Но Семёну была тягостна опека юдофобской родни и их докучливые советы. Марсово ремесло он называл искусством «убивать людей по правилам» и заявлял: «Мне ненавистны так называемые военные науки». А в годину правления Александра III, когда по империи прокатилась волна погромов и антисемитская истерия охватила значительную часть русского общества, он особенно остро ощутил свою причастность к гонимому народу. Известен случай, когда Надсон не постеснялся признаться в своем еврействе пред лицом завзятого юдофоба. Летом 1882 года, снимая со своим приятелем, армейским офицером и литератором Иваном Леонтьевым-Щегловым (1856-1911) дачу в Павловске, поэт услышал от последнего откровенно антисемитские высказывания. В ответ Семён, вспоминает Леонтьев-Щеглов, «привстал с постели, бледный, как мертвец, и с лихорадочно горячими глазами. – “Вы хотели знать тайну моей жизни? – произнес Надсон сдавленным голосом. – Извольте, я еврей”. И устремил на меня растерянный взгляд, ожидая увидеть выражение ужаса». Приятель поспешил, однако, тут же утешить встревоженного поэта. «Вы похожи на еврея так, как я на англичанина… – парировал он. – Мать ваша русская, воспитывались вы и выросли совершенно русским человеком».

Леонтьев-Щеглов был прав: Надсон получил чисто русское воспитание и образование. Сызмальства (а читать он начал с четырёх лет!) Семён испытывал напряжённый интерес прежде всего к отечественной словесности. Хотя, по его словам, он «проглотил» Майн Рида (1818-1883), Жюля Верна (1828-1905), Густава Эмара (1818-1883), всё же «Божественной комедии» Данте Алигьери (1265-1321) почему-то предпочитал повести Николая Карамзина. Ребёнком он знал наизусть почти всего Пушкина, декламировал стихи Лермонтова, зачитывался «бессмертными повестями» Николая Гоголя и «огненными статьями» Виссариона Белинского (1811-1848), благоговел перед Николаем Некрасовым. Показательно, что героем его детских рассказов (а «мечтал о писательстве» он с 9 лет) стал мальчик с характерным русским именем – Ваня.

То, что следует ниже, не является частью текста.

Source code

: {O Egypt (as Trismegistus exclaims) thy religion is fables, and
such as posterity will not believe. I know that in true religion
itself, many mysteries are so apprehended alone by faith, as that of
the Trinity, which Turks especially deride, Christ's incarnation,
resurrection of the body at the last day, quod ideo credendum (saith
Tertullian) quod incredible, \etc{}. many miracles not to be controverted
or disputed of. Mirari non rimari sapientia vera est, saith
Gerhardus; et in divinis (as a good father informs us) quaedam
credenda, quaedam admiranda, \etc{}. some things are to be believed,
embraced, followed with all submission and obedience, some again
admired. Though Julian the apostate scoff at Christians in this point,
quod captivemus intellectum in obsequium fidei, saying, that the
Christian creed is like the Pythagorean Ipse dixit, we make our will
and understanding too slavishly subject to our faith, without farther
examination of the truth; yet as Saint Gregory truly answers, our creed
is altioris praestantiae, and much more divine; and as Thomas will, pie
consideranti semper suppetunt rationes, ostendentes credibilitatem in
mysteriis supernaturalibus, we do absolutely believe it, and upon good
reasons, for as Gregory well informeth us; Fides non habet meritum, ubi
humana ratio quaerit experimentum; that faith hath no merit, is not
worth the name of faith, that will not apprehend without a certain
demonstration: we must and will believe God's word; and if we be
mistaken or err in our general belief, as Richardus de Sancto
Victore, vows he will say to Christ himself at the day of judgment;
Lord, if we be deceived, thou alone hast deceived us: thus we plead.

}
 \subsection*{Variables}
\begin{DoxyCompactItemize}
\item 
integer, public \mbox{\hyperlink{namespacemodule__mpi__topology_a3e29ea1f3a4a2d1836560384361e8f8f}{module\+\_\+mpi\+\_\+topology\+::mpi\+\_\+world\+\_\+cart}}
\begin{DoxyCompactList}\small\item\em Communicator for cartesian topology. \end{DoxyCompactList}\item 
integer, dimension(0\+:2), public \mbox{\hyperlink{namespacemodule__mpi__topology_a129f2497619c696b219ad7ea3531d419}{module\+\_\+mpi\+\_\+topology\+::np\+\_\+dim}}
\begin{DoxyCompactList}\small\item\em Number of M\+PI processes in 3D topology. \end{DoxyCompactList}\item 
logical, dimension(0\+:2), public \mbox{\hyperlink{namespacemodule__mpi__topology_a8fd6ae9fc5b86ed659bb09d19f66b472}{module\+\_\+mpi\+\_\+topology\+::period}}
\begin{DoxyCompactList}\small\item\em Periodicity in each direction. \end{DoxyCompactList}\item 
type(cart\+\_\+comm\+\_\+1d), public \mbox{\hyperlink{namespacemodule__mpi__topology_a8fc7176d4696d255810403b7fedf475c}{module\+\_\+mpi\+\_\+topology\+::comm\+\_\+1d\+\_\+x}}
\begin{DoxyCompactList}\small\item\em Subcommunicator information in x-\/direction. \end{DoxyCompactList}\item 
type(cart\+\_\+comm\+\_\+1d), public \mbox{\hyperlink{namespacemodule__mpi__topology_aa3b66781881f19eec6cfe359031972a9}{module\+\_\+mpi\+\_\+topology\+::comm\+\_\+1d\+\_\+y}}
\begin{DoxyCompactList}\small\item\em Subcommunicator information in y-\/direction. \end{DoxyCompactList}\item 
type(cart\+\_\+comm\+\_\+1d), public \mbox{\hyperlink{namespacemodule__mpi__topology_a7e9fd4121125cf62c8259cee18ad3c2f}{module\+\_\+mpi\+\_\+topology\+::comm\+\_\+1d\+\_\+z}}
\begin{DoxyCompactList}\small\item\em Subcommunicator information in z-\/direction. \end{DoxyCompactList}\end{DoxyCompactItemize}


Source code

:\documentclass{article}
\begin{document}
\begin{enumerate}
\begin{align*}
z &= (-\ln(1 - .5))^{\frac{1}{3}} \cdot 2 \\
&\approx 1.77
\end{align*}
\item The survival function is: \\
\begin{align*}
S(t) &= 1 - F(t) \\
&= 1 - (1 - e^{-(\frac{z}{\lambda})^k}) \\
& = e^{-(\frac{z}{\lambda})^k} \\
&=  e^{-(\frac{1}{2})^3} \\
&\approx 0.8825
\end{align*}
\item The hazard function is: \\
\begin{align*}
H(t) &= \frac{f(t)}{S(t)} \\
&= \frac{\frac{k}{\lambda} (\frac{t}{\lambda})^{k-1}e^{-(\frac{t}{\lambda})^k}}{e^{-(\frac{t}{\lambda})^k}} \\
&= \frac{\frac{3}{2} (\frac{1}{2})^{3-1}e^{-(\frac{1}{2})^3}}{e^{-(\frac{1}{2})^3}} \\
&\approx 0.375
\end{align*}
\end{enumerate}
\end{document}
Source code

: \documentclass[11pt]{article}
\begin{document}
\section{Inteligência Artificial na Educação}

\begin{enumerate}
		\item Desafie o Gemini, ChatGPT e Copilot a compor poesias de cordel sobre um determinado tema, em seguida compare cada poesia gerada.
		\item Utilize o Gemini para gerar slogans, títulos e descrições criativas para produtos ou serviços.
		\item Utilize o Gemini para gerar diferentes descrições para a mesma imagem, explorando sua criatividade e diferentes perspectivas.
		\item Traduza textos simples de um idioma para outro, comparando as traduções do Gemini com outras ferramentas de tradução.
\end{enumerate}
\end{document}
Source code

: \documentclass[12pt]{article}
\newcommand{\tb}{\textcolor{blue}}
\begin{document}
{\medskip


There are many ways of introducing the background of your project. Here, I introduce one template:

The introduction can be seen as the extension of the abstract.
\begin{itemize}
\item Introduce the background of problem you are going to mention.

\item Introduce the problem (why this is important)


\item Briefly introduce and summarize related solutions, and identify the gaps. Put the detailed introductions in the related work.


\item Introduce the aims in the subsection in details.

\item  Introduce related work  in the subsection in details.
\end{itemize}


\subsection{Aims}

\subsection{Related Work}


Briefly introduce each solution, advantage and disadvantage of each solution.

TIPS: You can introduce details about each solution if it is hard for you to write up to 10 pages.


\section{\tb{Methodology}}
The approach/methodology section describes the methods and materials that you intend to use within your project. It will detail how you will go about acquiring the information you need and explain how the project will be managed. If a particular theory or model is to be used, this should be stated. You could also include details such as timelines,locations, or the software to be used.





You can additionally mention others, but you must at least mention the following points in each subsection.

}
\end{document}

С годами его интерес к русскому слову не только не ослабел, но заметно усилился. Книгочеем он был отчаянным, и можно сказать определенно: не было в России того времени известного литератора, книг которого Надсон не читал бы или не знал его лично. Особенно сильное впечатление произвели на него «виртуоз стиля» Иван Гончаров (фрагменты из «Обломова» и «Обыкновенной истории» он даже цитировал по памяти) и «величайший честнейший граф» Лев Толстой (1828-1910), а также книги Михаила Салтыкова-Щедрина, Владимира Короленко, Фёдора Достоевского, Ивана Тургенева (последним двум поэт посвятил стихотворные послания). Тесные творческие узы связывали его с «литературным крёстным» Алексеем Плещеевым, при содействии которого он стал печататься в авторитетнейшем журнале «Отечественные записки». Поэт «положительно влюбился» в Вячеслава Гаршина (1855-1888), которого звал «Гаршинка», чей замечательный талант оказался сродни музе Надсона. Близок был он и с Дмитрием Мережковским (1866-1941), по его словам, своим «братом по страданию», с коим состоял в дружеской переписке.